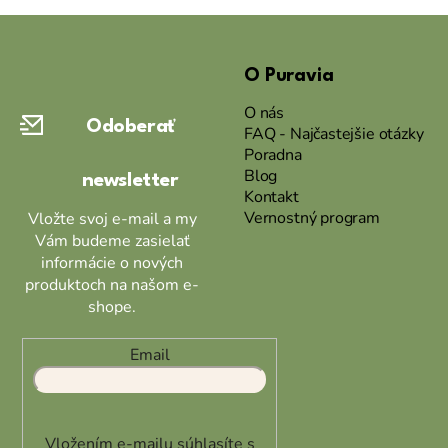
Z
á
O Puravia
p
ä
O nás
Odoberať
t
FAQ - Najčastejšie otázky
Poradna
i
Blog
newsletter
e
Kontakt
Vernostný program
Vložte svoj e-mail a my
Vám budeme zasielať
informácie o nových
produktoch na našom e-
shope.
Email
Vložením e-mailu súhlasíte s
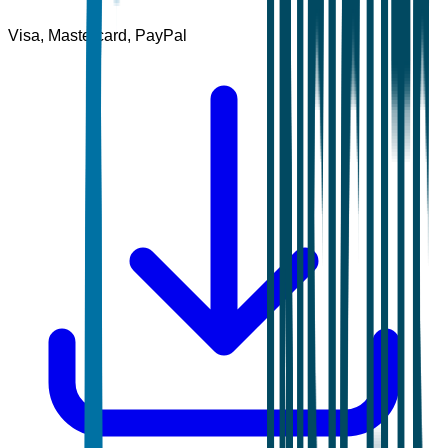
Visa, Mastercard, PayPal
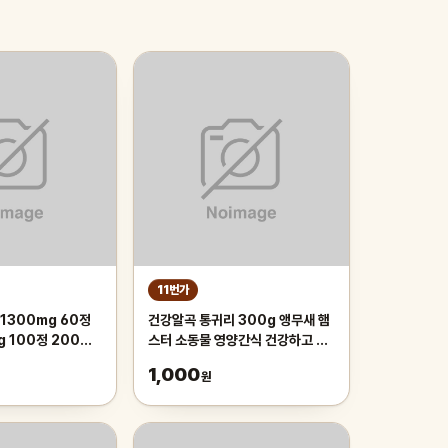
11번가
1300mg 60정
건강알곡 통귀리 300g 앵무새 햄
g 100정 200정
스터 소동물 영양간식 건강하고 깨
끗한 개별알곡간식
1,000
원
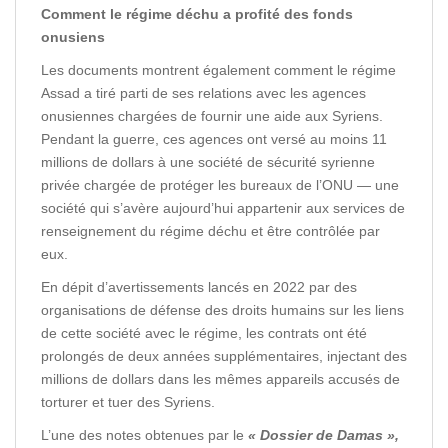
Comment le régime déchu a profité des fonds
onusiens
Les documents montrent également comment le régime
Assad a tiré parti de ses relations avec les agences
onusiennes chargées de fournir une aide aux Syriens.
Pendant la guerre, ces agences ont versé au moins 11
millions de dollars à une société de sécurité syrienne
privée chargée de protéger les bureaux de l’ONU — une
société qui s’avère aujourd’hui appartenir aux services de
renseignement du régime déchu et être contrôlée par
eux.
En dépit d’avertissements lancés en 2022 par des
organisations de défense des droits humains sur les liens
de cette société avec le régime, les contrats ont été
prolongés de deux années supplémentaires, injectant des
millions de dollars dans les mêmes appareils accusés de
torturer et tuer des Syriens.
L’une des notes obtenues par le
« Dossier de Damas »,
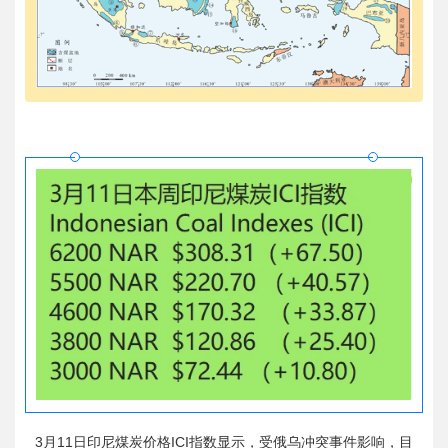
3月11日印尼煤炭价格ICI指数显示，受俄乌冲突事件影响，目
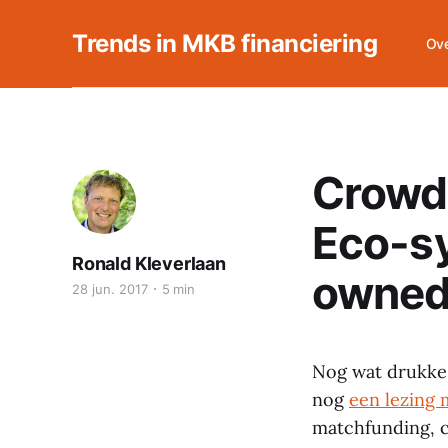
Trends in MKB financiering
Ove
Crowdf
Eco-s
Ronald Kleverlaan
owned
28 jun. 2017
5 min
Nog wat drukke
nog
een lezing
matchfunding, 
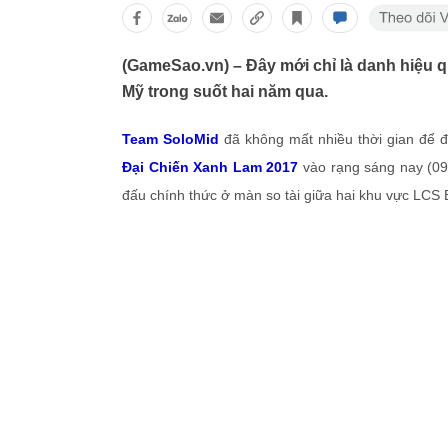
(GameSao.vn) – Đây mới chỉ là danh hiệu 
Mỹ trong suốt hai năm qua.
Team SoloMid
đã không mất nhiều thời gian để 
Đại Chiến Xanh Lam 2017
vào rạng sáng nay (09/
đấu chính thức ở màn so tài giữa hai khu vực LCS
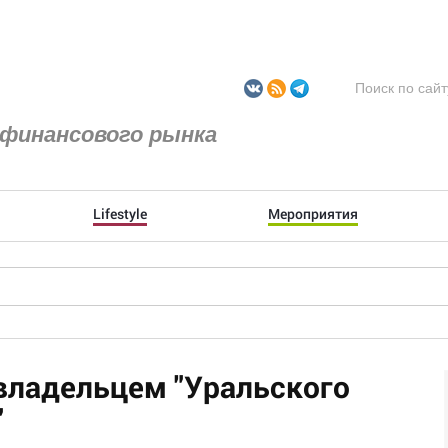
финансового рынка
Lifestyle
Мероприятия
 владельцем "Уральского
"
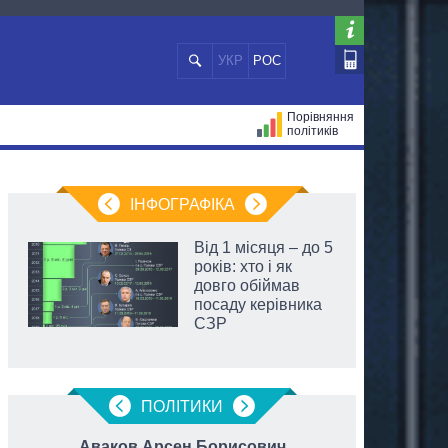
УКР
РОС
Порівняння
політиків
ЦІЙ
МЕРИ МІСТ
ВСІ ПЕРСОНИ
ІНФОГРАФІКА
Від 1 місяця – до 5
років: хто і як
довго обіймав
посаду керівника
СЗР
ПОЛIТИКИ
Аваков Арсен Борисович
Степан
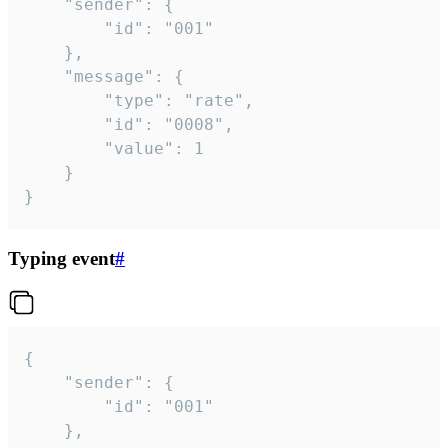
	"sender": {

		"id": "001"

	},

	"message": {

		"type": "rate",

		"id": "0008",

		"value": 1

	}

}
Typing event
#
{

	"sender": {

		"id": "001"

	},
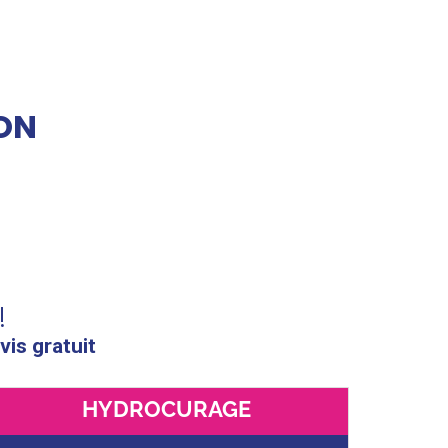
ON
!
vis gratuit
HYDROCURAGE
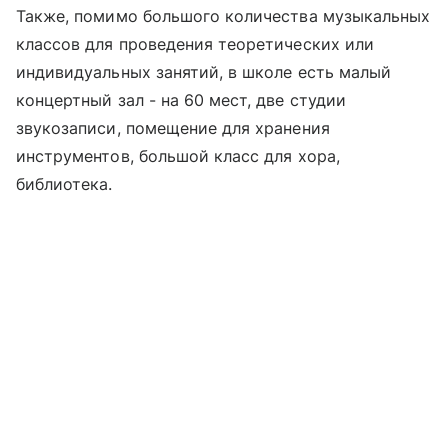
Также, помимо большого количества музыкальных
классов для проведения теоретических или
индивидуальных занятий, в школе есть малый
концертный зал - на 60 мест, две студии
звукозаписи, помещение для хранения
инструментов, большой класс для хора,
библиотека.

==

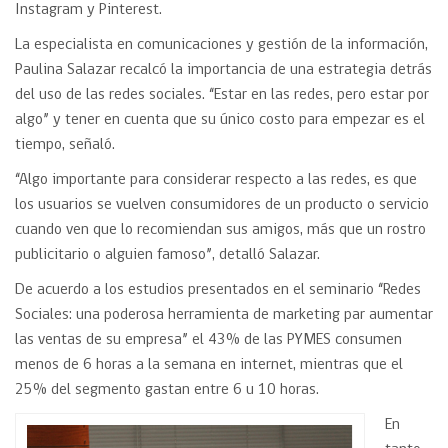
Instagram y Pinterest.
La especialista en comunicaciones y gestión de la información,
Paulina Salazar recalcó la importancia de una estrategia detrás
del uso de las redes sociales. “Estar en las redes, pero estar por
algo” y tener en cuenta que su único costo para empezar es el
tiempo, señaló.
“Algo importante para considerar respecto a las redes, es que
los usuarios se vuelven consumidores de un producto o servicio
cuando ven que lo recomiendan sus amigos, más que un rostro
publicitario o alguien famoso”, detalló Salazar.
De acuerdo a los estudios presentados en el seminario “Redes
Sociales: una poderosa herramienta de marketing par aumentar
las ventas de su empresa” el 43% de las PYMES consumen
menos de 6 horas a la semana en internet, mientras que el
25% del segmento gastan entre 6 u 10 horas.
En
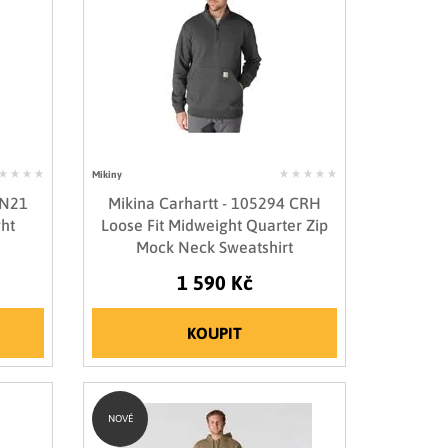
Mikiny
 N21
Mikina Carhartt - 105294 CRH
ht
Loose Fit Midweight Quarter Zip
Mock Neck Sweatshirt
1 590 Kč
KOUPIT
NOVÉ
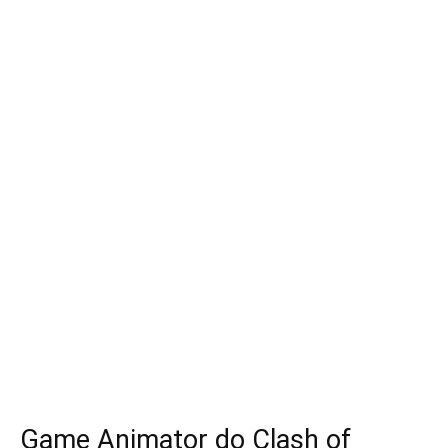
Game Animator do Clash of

▶ _Your instructions_: Looking at the entries above, count the lines that contain the string "société", then give the number and nothing else.

▶ _Answer section_: 3